§ DOCUMENT EXCERPT
------------

Entry-level software engineering postings in the United States dropped 67% between 2023 and 2024. That number comes from Stanford's Digital Economy Lab, working with ADP payroll data covering millions of workers. It is not a survey. It is not a projection. It is a body count.
The share of tech jobs requiring three years of experience or less fell from 43% in 2018 to 28% in 2024, according to IEEE Spectrum. Google and Meta are hiring roughly 50% fewer new graduates compared to 2021. Salesforce halted junior hiring entirely for 2025. In the UK, entry-level technology roles dropped 46% last year, with projections hitting 53% by the end of 2026.
Computer science graduates now face a 6.1% unemployment rate. Computer engineers are at 7.5% — one of the highest rates across all majors. The pipeline that turns students into engineers is collapsing in real time.
What the Stanford Data Actually Shows
Erik Brynjolfsson's team at the Stanford Digital Economy Lab published the clearest evidence yet in August 2025. Using ADP payroll records — not LinkedIn postings, not surveys, but actual employer data — they tracked what happened to workers in AI-exposed occupations from 2021 through mid-2025.
For software developers aged 22 to 25, employment declined nearly 20% from its peak in late 2022. That is a one-in-five reduction in the youngest cohort of working programmers.
Workers aged 30 and over in the same high-exposure fields saw employment grow 6% to 12% over the same period. AI is not eliminating software engineering. It is eliminating the entry point into software engineering.
The mechanism is straightforward. When companies adopt generative AI tools, junior employment drops 9% to 10% within six quarters. Senior employment barely moves. AI handles the tasks that used to justify hiring someone who needed training: boilerplate code, documentation, routine bug fixes, test scaffolding. The grunt work was the classroom. The classroom is gone.
The Seed Corn Problem
Heather Doshay, head of people at SignalFire, told the New York Times: "Nobody has patience or time for hand-holding in this new environment, where a lot of the work can be done by A.I. autonomously."
She is describing what agronomists call eating your seed corn. If you consume the grain you need to plant next season, you get one good meal and a permanent famine.
Senior engineers exist because they were once junior engineers who shipped bad code, broke production databases, wrote functions that didn't scale, and learned. That process takes five to ten years. There is no shortcut. AI can write syntactically correct code, but it cannot teach someone to reason about distributed systems under load, to recognize when an architecture won't survive its second year, or to debug a failure that crosses six services and three time zones.
If companies stop hiring juniors now, the senior pool starts shrinking in 2030. By 2033, every company that cut its junior pipeline in 2024 will be competing for the same diminishing set of experienced engineers.

------------

§ GIVEN RECORDS
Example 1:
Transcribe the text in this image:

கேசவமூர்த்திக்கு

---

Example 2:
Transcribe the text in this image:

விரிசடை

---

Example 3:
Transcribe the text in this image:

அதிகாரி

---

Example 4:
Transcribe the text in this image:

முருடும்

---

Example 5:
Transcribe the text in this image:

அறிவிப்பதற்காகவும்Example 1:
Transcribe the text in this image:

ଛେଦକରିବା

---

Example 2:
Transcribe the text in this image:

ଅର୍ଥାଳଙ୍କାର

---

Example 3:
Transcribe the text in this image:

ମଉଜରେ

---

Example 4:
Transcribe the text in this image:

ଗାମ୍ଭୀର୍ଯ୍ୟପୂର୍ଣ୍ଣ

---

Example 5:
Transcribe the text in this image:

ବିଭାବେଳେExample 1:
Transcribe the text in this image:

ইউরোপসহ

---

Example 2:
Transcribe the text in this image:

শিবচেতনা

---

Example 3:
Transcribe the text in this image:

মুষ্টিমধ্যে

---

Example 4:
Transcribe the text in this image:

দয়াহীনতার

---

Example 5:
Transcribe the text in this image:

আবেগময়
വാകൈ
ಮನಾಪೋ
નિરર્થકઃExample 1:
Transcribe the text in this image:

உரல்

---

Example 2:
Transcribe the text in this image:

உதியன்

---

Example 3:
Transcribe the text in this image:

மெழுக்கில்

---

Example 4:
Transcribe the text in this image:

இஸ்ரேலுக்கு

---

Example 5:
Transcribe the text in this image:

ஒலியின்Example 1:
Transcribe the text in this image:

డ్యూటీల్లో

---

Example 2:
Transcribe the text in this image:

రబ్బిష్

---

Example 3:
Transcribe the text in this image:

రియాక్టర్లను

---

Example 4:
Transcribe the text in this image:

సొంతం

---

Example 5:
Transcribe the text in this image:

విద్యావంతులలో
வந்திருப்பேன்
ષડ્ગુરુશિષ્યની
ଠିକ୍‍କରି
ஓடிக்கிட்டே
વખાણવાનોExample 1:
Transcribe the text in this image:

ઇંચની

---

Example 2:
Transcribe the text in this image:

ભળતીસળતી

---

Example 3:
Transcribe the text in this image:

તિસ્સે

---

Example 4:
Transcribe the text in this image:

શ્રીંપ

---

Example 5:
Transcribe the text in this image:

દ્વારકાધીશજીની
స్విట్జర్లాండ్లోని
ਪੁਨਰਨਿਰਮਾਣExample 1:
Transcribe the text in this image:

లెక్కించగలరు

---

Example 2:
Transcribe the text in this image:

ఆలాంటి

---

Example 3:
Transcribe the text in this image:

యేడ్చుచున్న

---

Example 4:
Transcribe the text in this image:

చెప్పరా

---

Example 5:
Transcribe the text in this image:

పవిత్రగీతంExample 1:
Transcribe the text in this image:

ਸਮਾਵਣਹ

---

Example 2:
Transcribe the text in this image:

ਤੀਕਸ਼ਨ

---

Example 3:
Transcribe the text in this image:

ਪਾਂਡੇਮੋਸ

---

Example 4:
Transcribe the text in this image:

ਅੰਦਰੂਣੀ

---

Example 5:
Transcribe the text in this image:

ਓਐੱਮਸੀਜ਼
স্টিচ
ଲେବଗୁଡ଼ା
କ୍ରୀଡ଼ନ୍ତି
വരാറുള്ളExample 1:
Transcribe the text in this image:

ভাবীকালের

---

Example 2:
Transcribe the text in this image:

------------

§ TASK INSTRUCTIONS
1. Say whether each statement agrees with the article on entry-level software hiring: (a) the 67% drop in postings comes from a survey; (b) employment grew for workers aged 30 and over in the same high-exposure fields; (c) Salesforce halted junior hiring entirely for 2025. Answer yes or no for each and quote the words of the article that decide it.
2. Write the next part of the article on entry-level software hiring, picking up after its final sentence.

§ RESPONSES
1.
(a) No: "It is not a survey."
(b) Yes: "Workers aged 30 and over in the same high-exposure fields saw employment grow 6% to 12% over the same period."
(c) Yes: "Salesforce halted junior hiring entirely for 2025."

2.
The Inversion Nobody Expected
Meanwhile, the salaries tell a story the layoff headlines don't. Netflix, Anthropic, and OpenAI are paying up to $775,000 for non-coding roles — technical writers, prompt engineers, AI safety researchers, people who can think clearly about systems they don't personally build. The premium isn't on writing code anymore. It is on understanding what code should do and whether it did it correctly.
Morgan Stanley's research group argues AI will ultimately create more software engineering positions than it destroys. That may be true in aggregate. But the new positions require skills that take years to develop — the same years that companies are no longer willing to fund.
The industry is simultaneously saying AI will create a golden age of software and refusing to train anyone to participate in it.
What Actually Happens Next
The realistic near-term looks like this. Companies offshore junior work to cheaper markets. Senior salaries in the US and Europe climb because the supply is fixed and demand is growing. Mid-career engineers become bottlenecks, burning out under workloads that used to be distributed across larger teams. Startups that need to move fast hit a wall because they cannot hire seniors and refuse to train juniors.
Forrester predicts that half of all AI-motivated layoffs will be quietly reversed — rehired at lower pay, offshore, or repackaged under new titles. The work still needs doing. The humans who do it just get paid less and receive no training budget.
The 1.6% increase in Class of 2026 hiring that employers project is noise. It does not offset a 67% collapse. It does not rebuild a pipeline. It does not solve the problem of a generation of CS graduates who are credentialed but unemployable because nobody will give them their first production commit.
The Real Question
Five years from now, AI will still need humans who understand what it cannot: why a system was built a certain way, what trade-offs were made, where the edge cases live that no training data covers. Those humans come from somewhere. Right now, that somewhere is a shrinking doorway that companies keep making narrower while wondering why nobody senior is walking through it.
The industry is building its future on a workforce it is actively refusing to create.